We just bought a Lenovo ThinkPad E570 (which is supposed to have the Intel 8265 for wireless). This laptop was bought in part because it is certified to run Ubuntu and as such to me at least it would make sense for things to work out of the box... but no such luck.
First, I installed Ubuntu 17.10 and after installation realised Wi-Fi was not working. I also tried Ubuntu 16.04 from a USB drive since that is the version of Ubuntu it is certified for, but no luck there either.

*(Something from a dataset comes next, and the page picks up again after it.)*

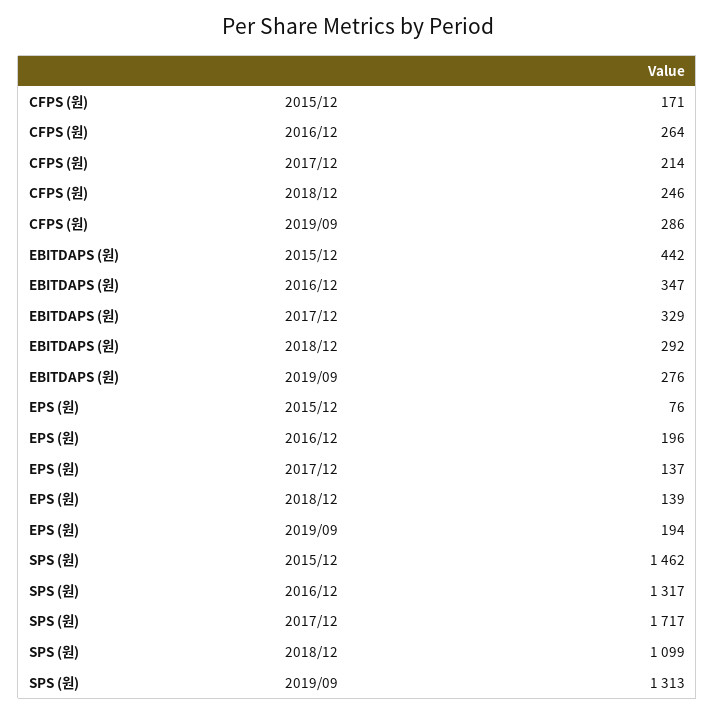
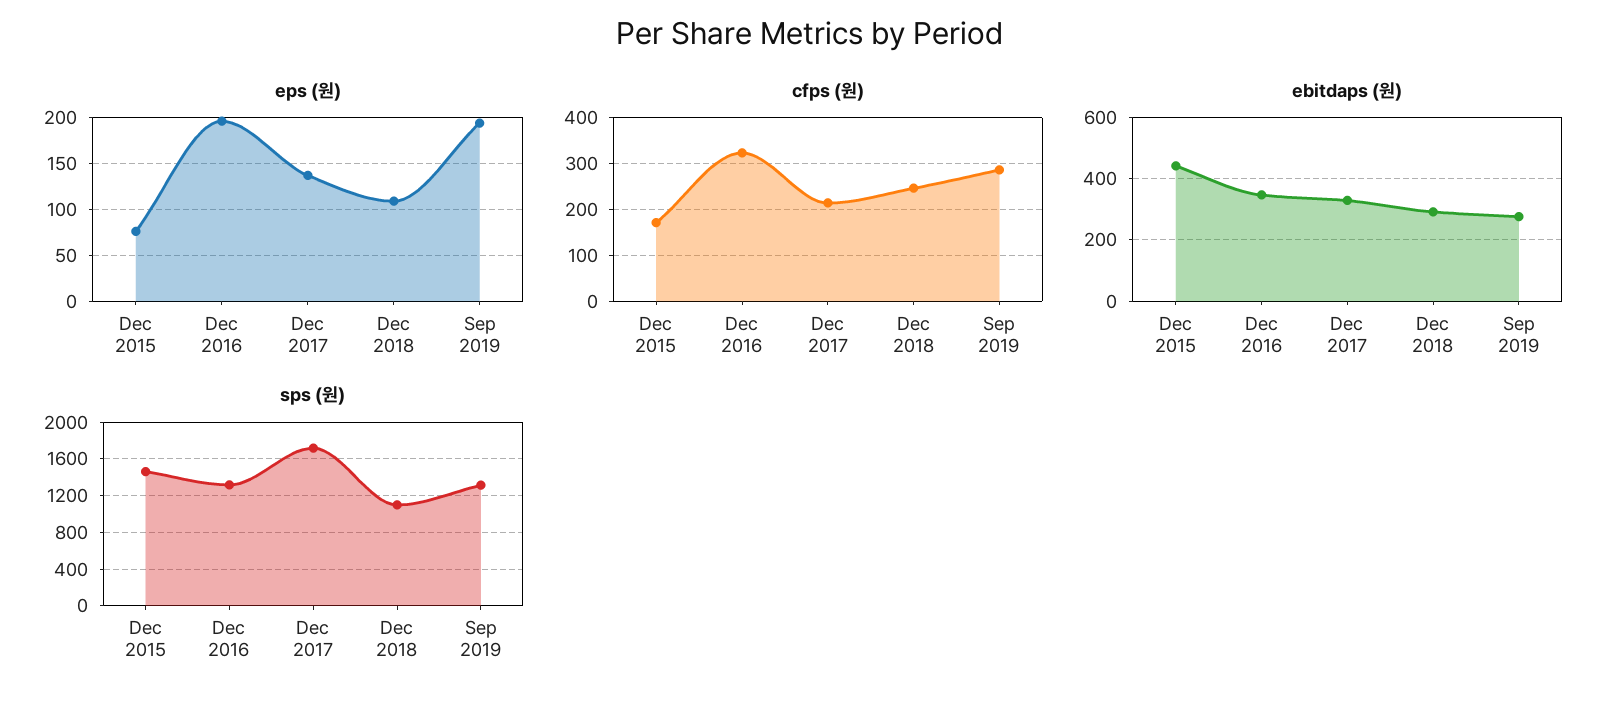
CFPS (원), 2016/12: 264 -> 320
EPS (원), 2018/12: 139 -> 110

The wireless chip is not detected by lshw
(or even lspci
by the looks of it), ip link
does not show a wireless interface, and the iwlwifi
kernel module is not loaded at boot (I can load this myself using modprobe iwlwifi
but this does not make Wi-Fi work). I think it is a combined Wi-Fi/Bluetooth chip, and Bluetooth does appear to work (or at least Bluetooth shows up in Gnome and rfkill list
).
modinfo iwlwifi | grep 8265
shows me a file ending in -34 is supposedly loaded but only a file ending in -33 (and some other lower numbers) is present in /lib/firmware
, if that helps).
I have also installed the Linux 4.14.9 kernel in an attempt to get things to work, but this did not resolve the issue either.
Further information
root@ThinkPad-E570:~# modinfo iwlwifi | grep 8265
firmware: iwlwifi-8265-34.ucode
root@ThinkPad-E570:~# rfkill list all
0: tpacpi_bluetooth_sw: Bluetooth
Soft blocked: no
Hard blocked: no
1: hci0: Bluetooth
Soft blocked: no
Hard blocked: no
root@ThinkPad-E570:~# dmesg | grep iwl
root@ThinkPad-E570:~# lspci -nnk | grep 0280 -A3
05:00.0 Network controller [0280]: Realtek Semiconductor Co., Ltd. Device [10ec:c821]

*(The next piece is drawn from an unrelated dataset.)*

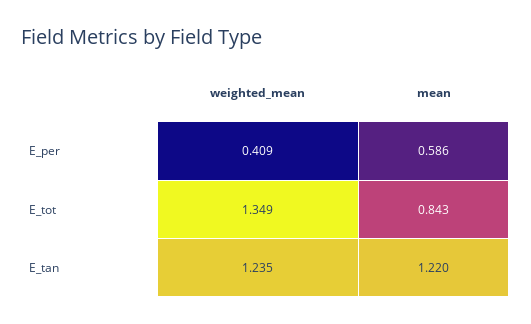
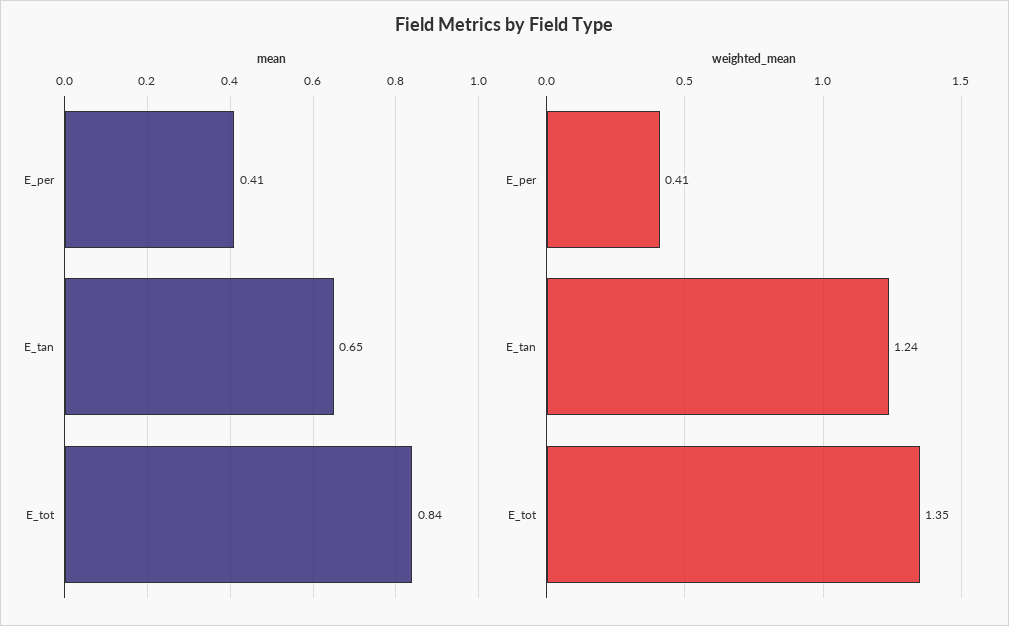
mean, E_per: 0.586 -> 0.41
mean, E_tan: 1.22 -> 0.65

Subsystem: Lenovo Device [17aa:c024]
Update
I just noticed that the laptop does not have an Intel wireless chip at all, but in fact has a Realtek one... which means that the specs presented on the product page of the shop I bought this laptop at were not accurate... Sigh. Same problem stands, however, just with a crappier wireless chip.